Task objective
Reproduce every line of the material below without altering a character.

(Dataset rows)

■ ■ ■ ■

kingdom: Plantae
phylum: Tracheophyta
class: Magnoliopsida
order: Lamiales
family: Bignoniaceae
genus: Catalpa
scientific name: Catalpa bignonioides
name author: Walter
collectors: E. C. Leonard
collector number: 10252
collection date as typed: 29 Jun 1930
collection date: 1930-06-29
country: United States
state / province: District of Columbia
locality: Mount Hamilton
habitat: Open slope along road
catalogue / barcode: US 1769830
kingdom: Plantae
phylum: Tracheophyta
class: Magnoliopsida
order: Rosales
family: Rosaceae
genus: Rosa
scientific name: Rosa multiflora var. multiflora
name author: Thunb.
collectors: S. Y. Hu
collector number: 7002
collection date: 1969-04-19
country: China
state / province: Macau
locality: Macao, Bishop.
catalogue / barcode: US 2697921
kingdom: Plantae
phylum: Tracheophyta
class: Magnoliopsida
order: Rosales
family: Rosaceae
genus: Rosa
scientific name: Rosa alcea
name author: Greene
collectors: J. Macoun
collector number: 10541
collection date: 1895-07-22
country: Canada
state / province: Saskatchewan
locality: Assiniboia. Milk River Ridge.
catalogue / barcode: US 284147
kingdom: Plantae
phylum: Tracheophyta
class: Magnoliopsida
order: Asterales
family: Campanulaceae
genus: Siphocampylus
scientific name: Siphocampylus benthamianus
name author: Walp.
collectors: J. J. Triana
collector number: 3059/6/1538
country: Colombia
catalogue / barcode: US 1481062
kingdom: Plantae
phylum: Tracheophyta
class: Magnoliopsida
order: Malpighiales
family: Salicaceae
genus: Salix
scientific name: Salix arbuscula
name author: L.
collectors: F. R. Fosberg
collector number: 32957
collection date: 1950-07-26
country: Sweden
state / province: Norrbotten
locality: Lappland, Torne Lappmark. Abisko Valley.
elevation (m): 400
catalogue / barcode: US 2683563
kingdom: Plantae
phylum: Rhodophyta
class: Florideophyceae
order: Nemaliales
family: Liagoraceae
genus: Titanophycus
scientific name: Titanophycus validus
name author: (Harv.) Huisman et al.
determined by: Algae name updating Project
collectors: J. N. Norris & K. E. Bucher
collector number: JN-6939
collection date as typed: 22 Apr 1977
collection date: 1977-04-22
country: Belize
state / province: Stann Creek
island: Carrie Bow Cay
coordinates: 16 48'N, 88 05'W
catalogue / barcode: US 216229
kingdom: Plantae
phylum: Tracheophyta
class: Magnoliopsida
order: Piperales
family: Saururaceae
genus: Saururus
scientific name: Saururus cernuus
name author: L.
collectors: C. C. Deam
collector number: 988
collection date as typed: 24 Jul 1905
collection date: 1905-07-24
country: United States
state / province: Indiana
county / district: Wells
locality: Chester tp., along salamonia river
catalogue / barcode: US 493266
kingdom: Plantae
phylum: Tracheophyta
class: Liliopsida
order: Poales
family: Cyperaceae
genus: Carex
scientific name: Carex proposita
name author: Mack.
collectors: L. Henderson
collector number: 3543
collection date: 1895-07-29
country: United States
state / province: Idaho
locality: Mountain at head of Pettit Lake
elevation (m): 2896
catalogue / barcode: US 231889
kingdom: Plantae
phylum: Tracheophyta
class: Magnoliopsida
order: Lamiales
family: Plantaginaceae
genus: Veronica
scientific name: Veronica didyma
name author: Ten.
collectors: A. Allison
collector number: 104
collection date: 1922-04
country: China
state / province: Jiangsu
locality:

■ ■ ■ ■

Result below
kingdom: Plantae
phylum: Tracheophyta
class: Magnoliopsida
order: Lamiales
family: Bignoniaceae
genus: Catalpa
scientific name: Catalpa bignonioides
name author: Walter
collectors: E. C. Leonard
collector number: 10252
collection date as typed: 29 Jun 1930
collection date: 1930-06-29
country: United States
state / province: District of Columbia
locality: Mount Hamilton
habitat: Open slope along road
catalogue / barcode: US 1769830
kingdom: Plantae
phylum: Tracheophyta
class: Magnoliopsida
order: Rosales
family: Rosaceae
genus: Rosa
scientific name: Rosa multiflora var. multiflora
name author: Thunb.
collectors: S. Y. Hu
collector number: 7002
collection date: 1969-04-19
country: China
state / province: Macau
locality: Macao, Bishop.
catalogue / barcode: US 2697921
kingdom: Plantae
phylum: Tracheophyta
class: Magnoliopsida
order: Rosales
family: Rosaceae
genus: Rosa
scientific name: Rosa alcea
name author: Greene
collectors: J. Macoun
collector number: 10541
collection date: 1895-07-22
country: Canada
state / province: Saskatchewan
locality: Assiniboia. Milk River Ridge.
catalogue / barcode: US 284147
kingdom: Plantae
phylum: Tracheophyta
class: Magnoliopsida
order: Asterales
family: Campanulaceae
genus: Siphocampylus
scientific name: Siphocampylus benthamianus
name author: Walp.
collectors: J. J. Triana
collector number: 3059/6/1538
country: Colombia
catalogue / barcode: US 1481062
kingdom: Plantae
phylum: Tracheophyta
class: Magnoliopsida
order: Malpighiales
family: Salicaceae
genus: Salix
scientific name: Salix arbuscula
name author: L.
collectors: F. R. Fosberg
collector number: 32957
collection date: 1950-07-26
country: Sweden
state / province: Norrbotten
locality: Lappland, Torne Lappmark. Abisko Valley.
elevation (m): 400
catalogue / barcode: US 2683563
kingdom: Plantae
phylum: Rhodophyta
class: Florideophyceae
order: Nemaliales
family: Liagoraceae
genus: Titanophycus
scientific name: Titanophycus validus
name author: (Harv.) Huisman et al.
determined by: Algae name updating Project
collectors: J. N. Norris & K. E. Bucher
collector number: JN-6939
collection date as typed: 22 Apr 1977
collection date: 1977-04-22
country: Belize
state / province: Stann Creek
island: Carrie Bow Cay
coordinates: 16 48'N, 88 05'W
catalogue / barcode: US 216229
kingdom: Plantae
phylum: Tracheophyta
class: Magnoliopsida
order: Piperales
family: Saururaceae
genus: Saururus
scientific name: Saururus cernuus
name author: L.
collectors: C. C. Deam
collector number: 988
collection date as typed: 24 Jul 1905
collection date: 1905-07-24
country: United States
state / province: Indiana
county / district: Wells
locality: Chester tp., along salamonia river
catalogue / barcode: US 493266
kingdom: Plantae
phylum: Tracheophyta
class: Liliopsida
order: Poales
family: Cyperaceae
genus: Carex
scientific name: Carex proposita
name author: Mack.
collectors: L. Henderson
collector number: 3543
collection date: 1895-07-29
country: United States
state / province: Idaho
locality: Mountain at head of Pettit Lake
elevation (m): 2896
catalogue / barcode: US 231889
kingdom: Plantae
phylum: Tracheophyta
class: Magnoliopsida
order: Lamiales
family: Plantaginaceae
genus: Veronica
scientific name: Veronica didyma
name author: Ten.
collectors: A. Allison
collector number: 104
collection date: 1922-04
country: China
state / province: Jiangsu
locality:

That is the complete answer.